=== INSTRUCTIONS ===
- 1) Write out the part of the article on cooperating robots starting at "A new system" and ending at "College of Engineering.", replacing "robots" with "machines".
- 2) According to the article on cooperating robots, which organization supports the research with a grant?

** EXTRACT TO READ follows **

A new system that allows a team of robots to share and interpret information as they move around could enable these same robots to relieve humans of dangerous jobs such as disposing of landmines, cleaning up after a nuclear meltdown or surveying the damage after a flood or hurricane.


Seeing the same area from many points of view could be confusing to a human, but a computer can manage it and combine all the information to build a "model" of the scene and track objects and people from place to place. Courtesy of Cornell University, College of Engineering.

Researchers from Cornell University have developed the system, which would allow robots to conduct surveillance as a single entity with many eyes.

"Once you have robots that cooperate, you can do all sorts of things," said Kilian Weinberger, associate professor of computer science, who is collaborating on the project with Silvia Ferrari, professor of mechanical and aerospace engineering, and Mark Campbell, professor of mechanical engineering.

Their work, "Convolutional-Features Analysis and Control for Mobile Visual Scene Perception," is supported by a four-year, $1.7 million grant from the U.S. Office of Naval Research.

Using computer vision to match and combine images of an area with several cameras, identify and track objects and people from place to place, the groundbreaking research will fuse information from fixed cameras, mobile observers and outside sources.

Mobile observers could include autonomous aircraft, ground vehicles and humanoid robots wandering through a crowd. The images will be sent to a central control unit that will have access to other cameras looking at the region of interest, as well as access to the internet for help in labeling what it sees.

The researchers plan to test their system on the Cornell campus, using research robots to "surveil" crowded areas while drawing on an overview from existing webcams. Their work might lead to incorporating the new technology into campus security.

** End of EXTRACT TO READ **
** SUPPLIED ENTRIES follows **

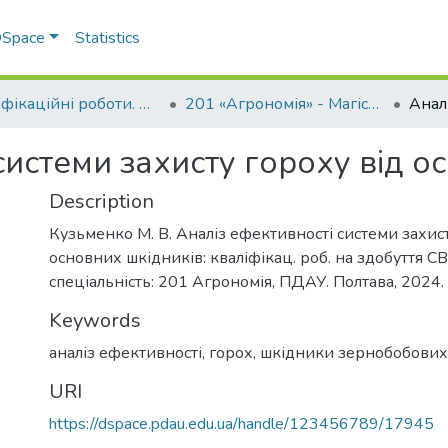
 DSpace
Statistics
Кваліфікаційні роботи. ННІ агротехнологій, селекції та екології
201 «Агрономія» - Магістри 2024-2025
системи захисту гороху від о
Description
Кузьменко М. В. Аналіз ефективності системи захист
основних шкідників: кваліфікац. роб. на здобуття СВ
спеціальність: 201 Агрономія, ПДАУ. Полтава, 2024. 
Keywords
аналіз ефективності
,
горох
,
шкідники зернобобових
URI
https://dspace.pdau.edu.ua/handle/123456789/17945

** End of SUPPLIED ENTRIES **

=== EXERCISE RESULTS ===
- 1)
A new system that allows a team of machines to share and interpret information as they move around could enable these same machines to relieve humans of dangerous jobs such as disposing of landmines, cleaning up after a nuclear meltdown or surveying the damage after a flood or hurricane.


Seeing the same area from many points of view could be confusing to a human, but a computer can manage it and combine all the information to build a "model" of the scene and track objects and people from place to place. Courtesy of Cornell University, College of Engineering.

- 2) The U.S. Office of Naval Research, with a four-year, $1.7 million grant.